---------- Exercise data ----------

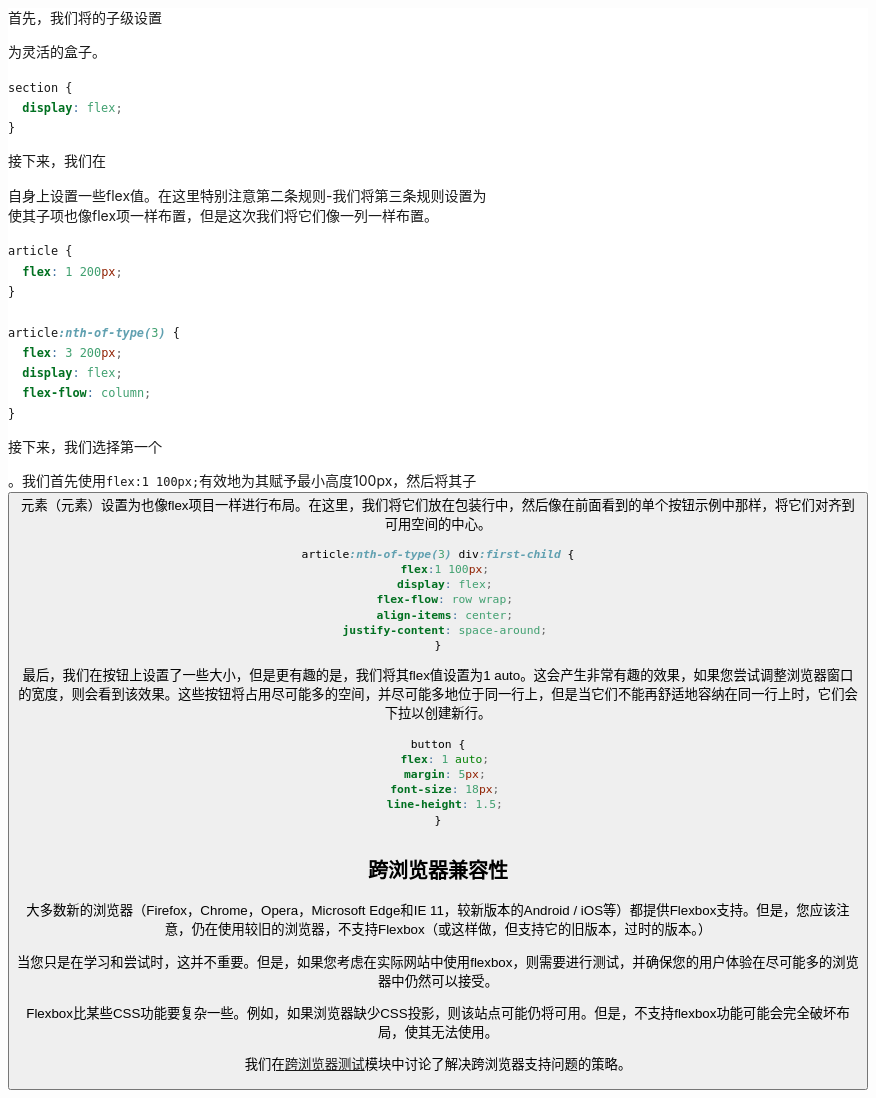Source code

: 首先，我们将的子级设置<div>为灵活的盒子。

```css
section {
  display: flex;
}
```

接下来，我们在<article>自身上设置一些flex值。在这里特别注意第二条规则-我们将第三条规则设置为<article>使其子项也像flex项一样布置，但是这次我们将它们像一列一样布置。

```css
article {
  flex: 1 200px;
}

article:nth-of-type(3) {
  flex: 3 200px;
  display: flex;
  flex-flow: column;
}
```

接下来，我们选择第一个<div>。我们首先使用`flex:1 100px;`有效地为其赋予最小高度100px，然后将其子<button>元素（元素）设置为也像flex项目一样进行布局。在这里，我们将它们放在包装行中，然后像在前面看到的单个按钮示例中那样，将它们对齐到可用空间的中心。

```css
article:nth-of-type(3) div:first-child {
  flex:1 100px;
  display: flex;
  flex-flow: row wrap;
  align-items: center;
  justify-content: space-around;
}
```

最后，我们在按钮上设置了一些大小，但是更有趣的是，我们将其flex值设置为1 auto。这会产生非常有趣的效果，如果您尝试调整浏览器窗口的宽度，则会看到该效果。这些按钮将占用尽可能多的空间，并尽可能多地位于同一行上，但是当它们不能再舒适地容纳在同一行上时，它们会下拉以创建新行。

```css
button {
  flex: 1 auto;
  margin: 5px;
  font-size: 18px;
  line-height: 1.5;
}
```

## 跨浏览器兼容性

大多数新的浏览器（Firefox，Chrome，Opera，Microsoft Edge和IE 11，较新版本的Android / iOS等）都提供Flexbox支持。但是，您应该注意，仍在使用较旧的浏览器，不支持Flexbox（或这样做，但支持它的旧版本，过时的版本。）

当您只是在学习和尝试时，这并不重要。但是，如果您考虑在实际网站中使用flexbox，则需要进行测试，并确保您的用户体验在尽可能多的浏览器中仍然可以接受。

Flexbox比某些CSS功能要复杂一些。例如，如果浏览器缺少CSS投影，则该站点可能仍将可用。但是，不支持flexbox功能可能会完全破坏布局，使其无法使用。

我们在[跨浏览器测试](https://developer.mozilla.org/en-US/docs/Learn/Tools_and_testing/Cross_browser_testing)模块中讨论了解决跨浏览器支持问题的策略。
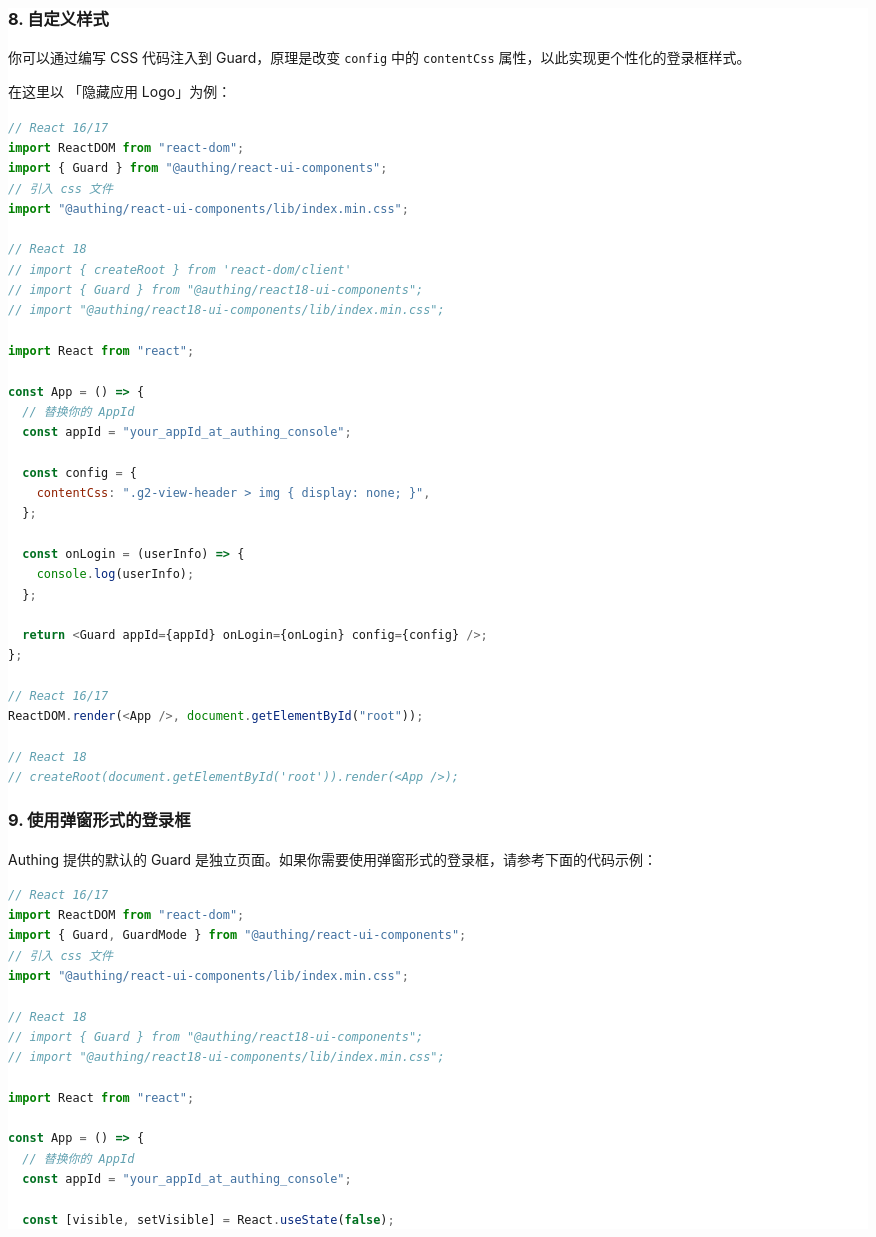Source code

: ### 8. 自定义样式

你可以通过编写 CSS 代码注入到 Guard，原理是改变 `config` 中的 `contentCss` 属性，以此实现更个性化的登录框样式。

在这里以 「隐藏应用 Logo」为例：

```js
// React 16/17
import ReactDOM from "react-dom";
import { Guard } from "@authing/react-ui-components";
// 引入 css 文件
import "@authing/react-ui-components/lib/index.min.css";

// React 18
// import { createRoot } from 'react-dom/client'
// import { Guard } from "@authing/react18-ui-components";
// import "@authing/react18-ui-components/lib/index.min.css";

import React from "react";

const App = () => {
  // 替换你的 AppId
  const appId = "your_appId_at_authing_console";

  const config = {
    contentCss: ".g2-view-header > img { display: none; }",
  };

  const onLogin = (userInfo) => {
    console.log(userInfo);
  };

  return <Guard appId={appId} onLogin={onLogin} config={config} />;
};

// React 16/17
ReactDOM.render(<App />, document.getElementById("root"));

// React 18
// createRoot(document.getElementById('root')).render(<App />);
```

### 9. 使用弹窗形式的登录框

Authing 提供的默认的 Guard 是独立页面。如果你需要使用弹窗形式的登录框，请参考下面的代码示例：

```js
// React 16/17
import ReactDOM from "react-dom";
import { Guard, GuardMode } from "@authing/react-ui-components";
// 引入 css 文件
import "@authing/react-ui-components/lib/index.min.css";

// React 18
// import { Guard } from "@authing/react18-ui-components";
// import "@authing/react18-ui-components/lib/index.min.css";

import React from "react";

const App = () => {
  // 替换你的 AppId
  const appId = "your_appId_at_authing_console";

  const [visible, setVisible] = React.useState(false);

```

----------

Task prompt: Retype all the records exactly and keep out every picture.

Result for this exercise:
Source code

: 首先，我们将的子级设置<div>为灵活的盒子。

```css
section {
  display: flex;
}
```

接下来，我们在<article>自身上设置一些flex值。在这里特别注意第二条规则-我们将第三条规则设置为<article>使其子项也像flex项一样布置，但是这次我们将它们像一列一样布置。

```css
article {
  flex: 1 200px;
}

article:nth-of-type(3) {
  flex: 3 200px;
  display: flex;
  flex-flow: column;
}
```

接下来，我们选择第一个<div>。我们首先使用`flex:1 100px;`有效地为其赋予最小高度100px，然后将其子<button>元素（元素）设置为也像flex项目一样进行布局。在这里，我们将它们放在包装行中，然后像在前面看到的单个按钮示例中那样，将它们对齐到可用空间的中心。

```css
article:nth-of-type(3) div:first-child {
  flex:1 100px;
  display: flex;
  flex-flow: row wrap;
  align-items: center;
  justify-content: space-around;
}
```

最后，我们在按钮上设置了一些大小，但是更有趣的是，我们将其flex值设置为1 auto。这会产生非常有趣的效果，如果您尝试调整浏览器窗口的宽度，则会看到该效果。这些按钮将占用尽可能多的空间，并尽可能多地位于同一行上，但是当它们不能再舒适地容纳在同一行上时，它们会下拉以创建新行。

```css
button {
  flex: 1 auto;
  margin: 5px;
  font-size: 18px;
  line-height: 1.5;
}
```

## 跨浏览器兼容性

大多数新的浏览器（Firefox，Chrome，Opera，Microsoft Edge和IE 11，较新版本的Android / iOS等）都提供Flexbox支持。但是，您应该注意，仍在使用较旧的浏览器，不支持Flexbox（或这样做，但支持它的旧版本，过时的版本。）

当您只是在学习和尝试时，这并不重要。但是，如果您考虑在实际网站中使用flexbox，则需要进行测试，并确保您的用户体验在尽可能多的浏览器中仍然可以接受。

Flexbox比某些CSS功能要复杂一些。例如，如果浏览器缺少CSS投影，则该站点可能仍将可用。但是，不支持flexbox功能可能会完全破坏布局，使其无法使用。

我们在[跨浏览器测试](https://developer.mozilla.org/en-US/docs/Learn/Tools_and_testing/Cross_browser_testing)模块中讨论了解决跨浏览器支持问题的策略。
Source code

: ### 8. 自定义样式

你可以通过编写 CSS 代码注入到 Guard，原理是改变 `config` 中的 `contentCss` 属性，以此实现更个性化的登录框样式。

在这里以 「隐藏应用 Logo」为例：

```js
// React 16/17
import ReactDOM from "react-dom";
import { Guard } from "@authing/react-ui-components";
// 引入 css 文件
import "@authing/react-ui-components/lib/index.min.css";

// React 18
// import { createRoot } from 'react-dom/client'
// import { Guard } from "@authing/react18-ui-components";
// import "@authing/react18-ui-components/lib/index.min.css";

import React from "react";

const App = () => {
  // 替换你的 AppId
  const appId = "your_appId_at_authing_console";

  const config = {
    contentCss: ".g2-view-header > img { display: none; }",
  };

  const onLogin = (userInfo) => {
    console.log(userInfo);
  };

  return <Guard appId={appId} onLogin={onLogin} config={config} />;
};

// React 16/17
ReactDOM.render(<App />, document.getElementById("root"));

// React 18
// createRoot(document.getElementById('root')).render(<App />);
```

### 9. 使用弹窗形式的登录框

Authing 提供的默认的 Guard 是独立页面。如果你需要使用弹窗形式的登录框，请参考下面的代码示例：

```js
// React 16/17
import ReactDOM from "react-dom";
import { Guard, GuardMode } from "@authing/react-ui-components";
// 引入 css 文件
import "@authing/react-ui-components/lib/index.min.css";

// React 18
// import { Guard } from "@authing/react18-ui-components";
// import "@authing/react18-ui-components/lib/index.min.css";

import React from "react";

const App = () => {
  // 替换你的 AppId
  const appId = "your_appId_at_authing_console";

  const [visible, setVisible] = React.useState(false);

```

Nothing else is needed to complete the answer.